▶ _Work task_
An exact copy of the data is required. No picture may appear in it.

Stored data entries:
====

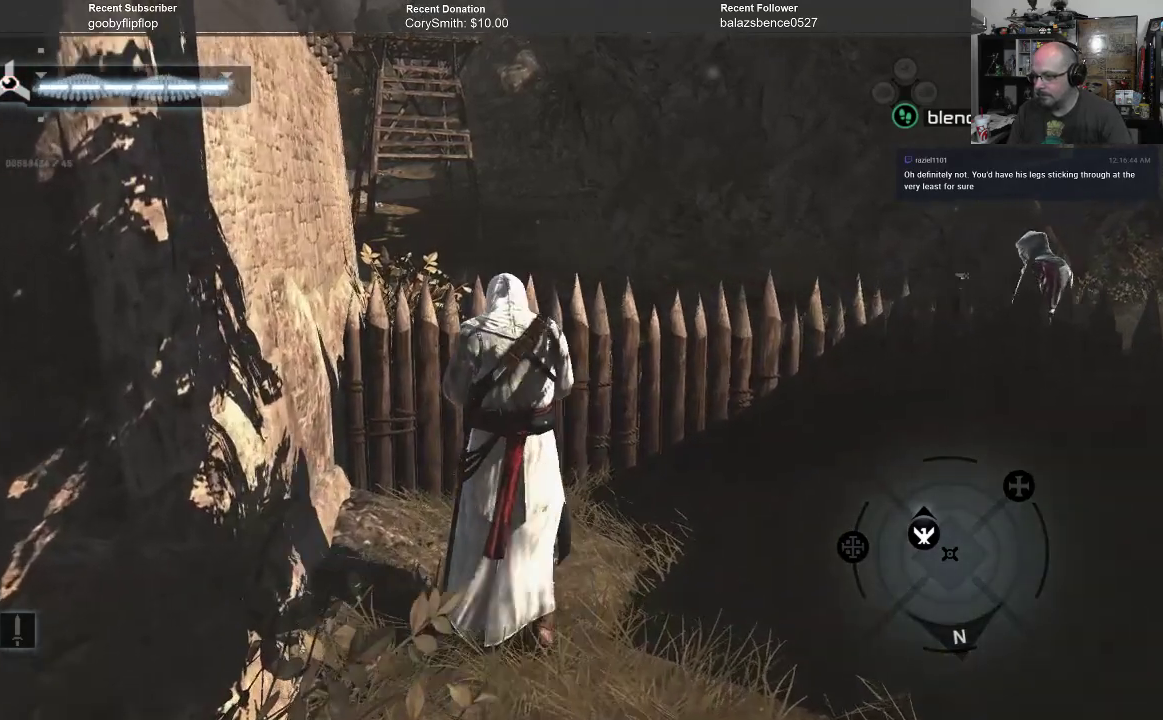
{"buttons": ["A"], "left_stick": "up", "right_stick": "center", "events": []}
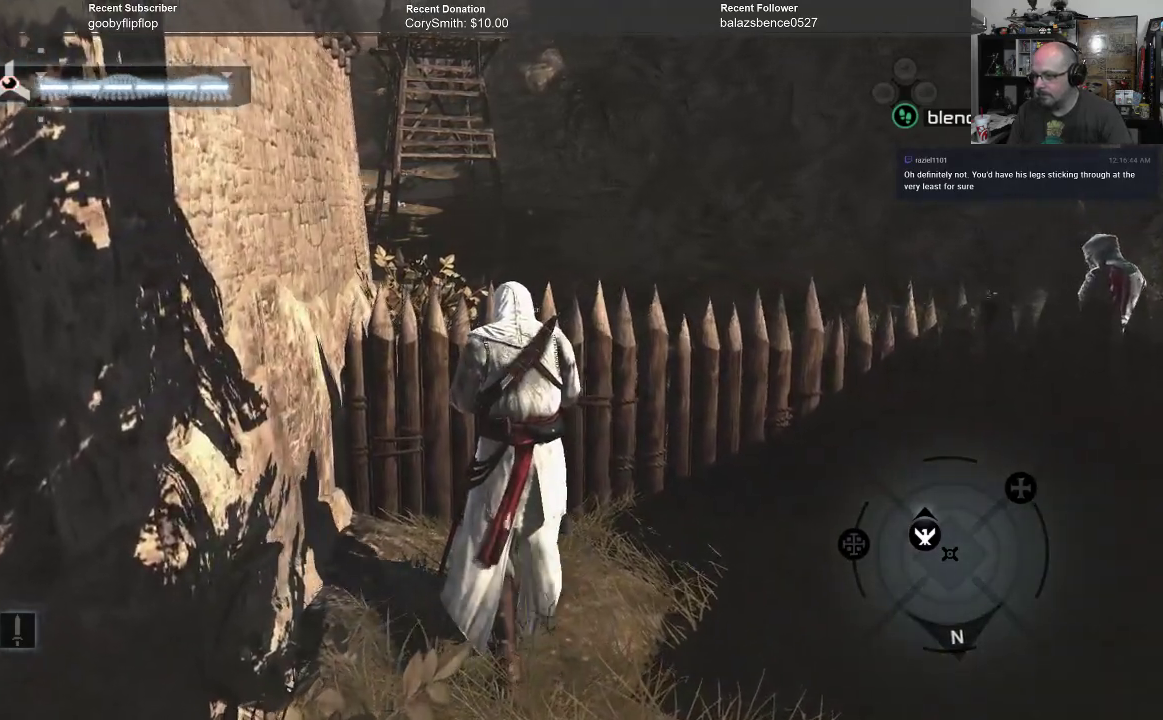
{"buttons": ["A"], "left_stick": "up", "right_stick": "center", "events": []}
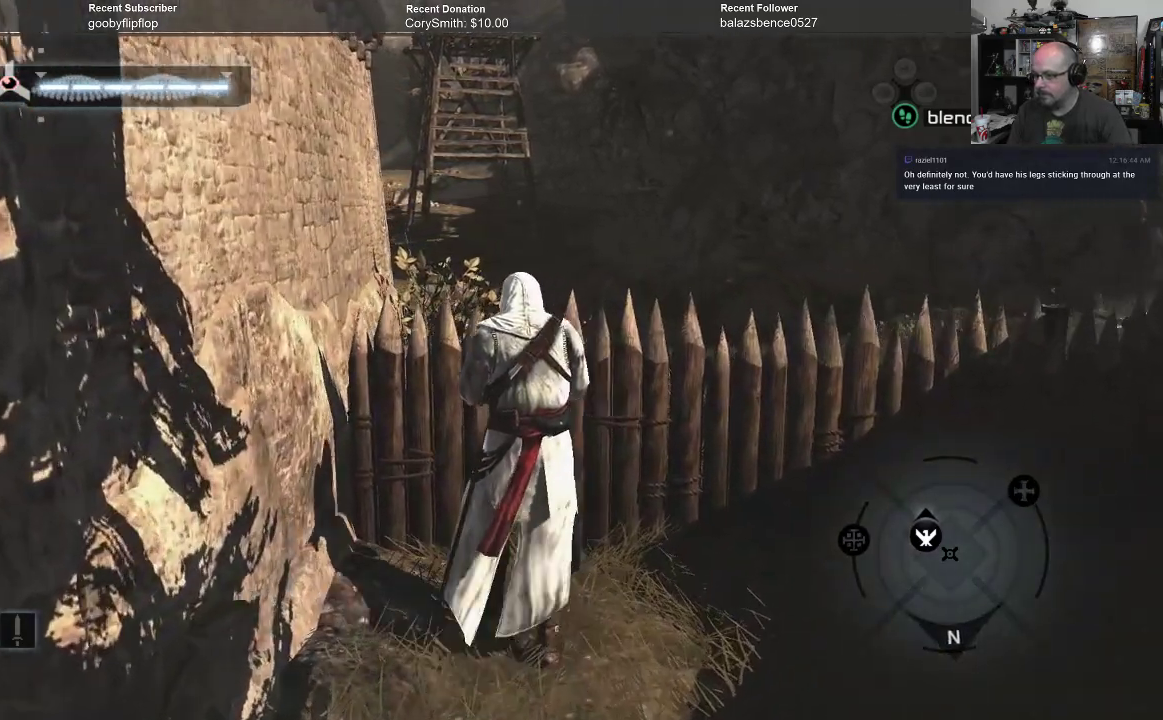
{"buttons": ["A"], "left_stick": "up", "right_stick": "center", "events": []}
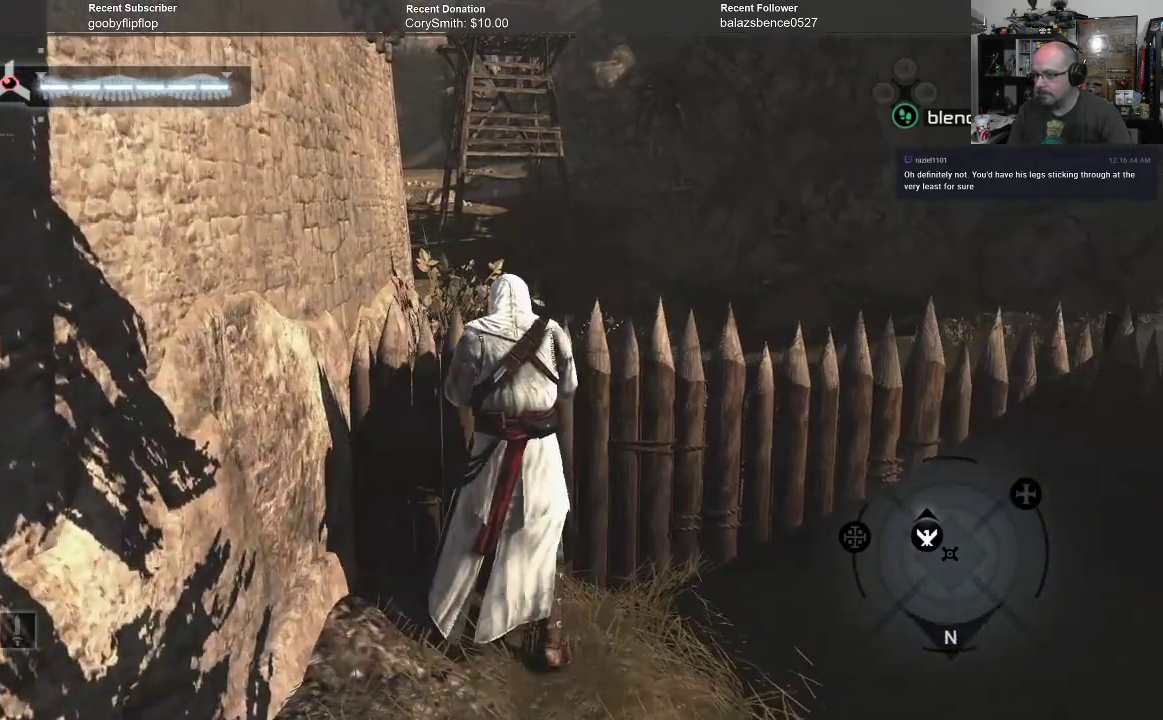
{"buttons": ["A"], "left_stick": "center", "right_stick": "center", "events": [[200, "left_stick", "center"]]}
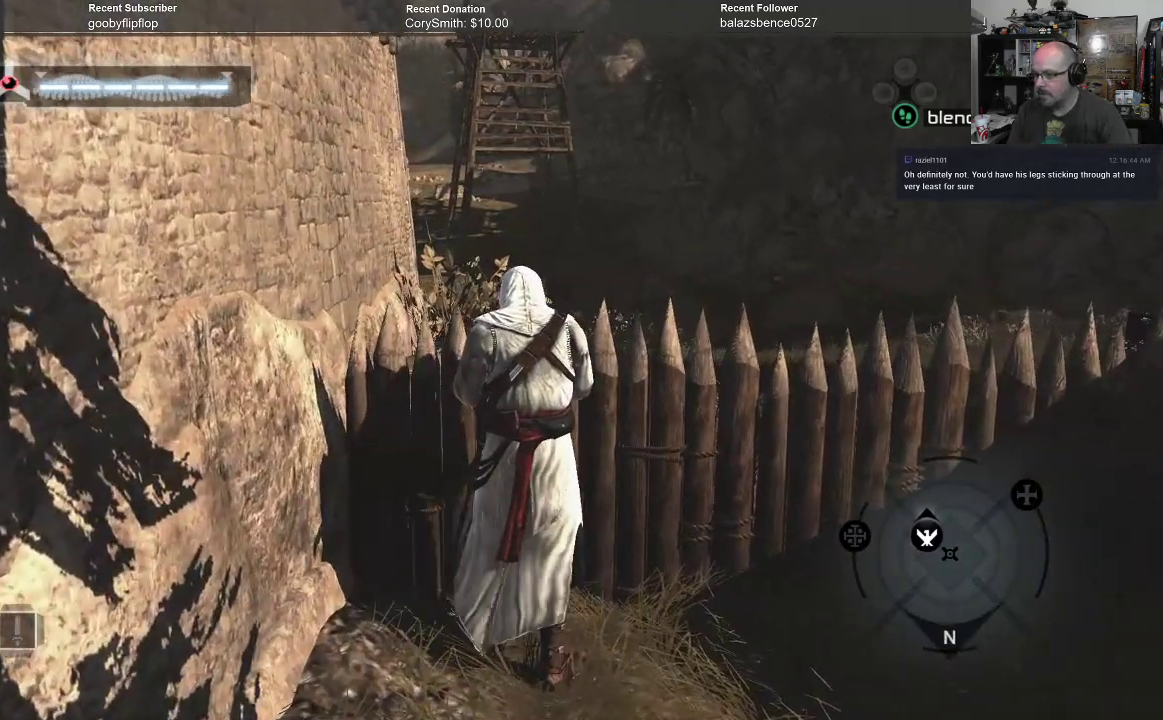
{"buttons": ["A"], "left_stick": "center", "right_stick": "right", "events": [[467, "right_stick", "right"]]}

====

▶ _Task result_
{"buttons": ["A"], "left_stick": "up", "right_stick": "center", "events": []}
{"buttons": ["A"], "left_stick": "up", "right_stick": "center", "events": []}
{"buttons": ["A"], "left_stick": "up", "right_stick": "center", "events": []}
{"buttons": ["A"], "left_stick": "center", "right_stick": "center", "events": [[200, "left_stick", "center"]]}
{"buttons": ["A"], "left_stick": "center", "right_stick": "right", "events": [[467, "right_stick", "right"]]}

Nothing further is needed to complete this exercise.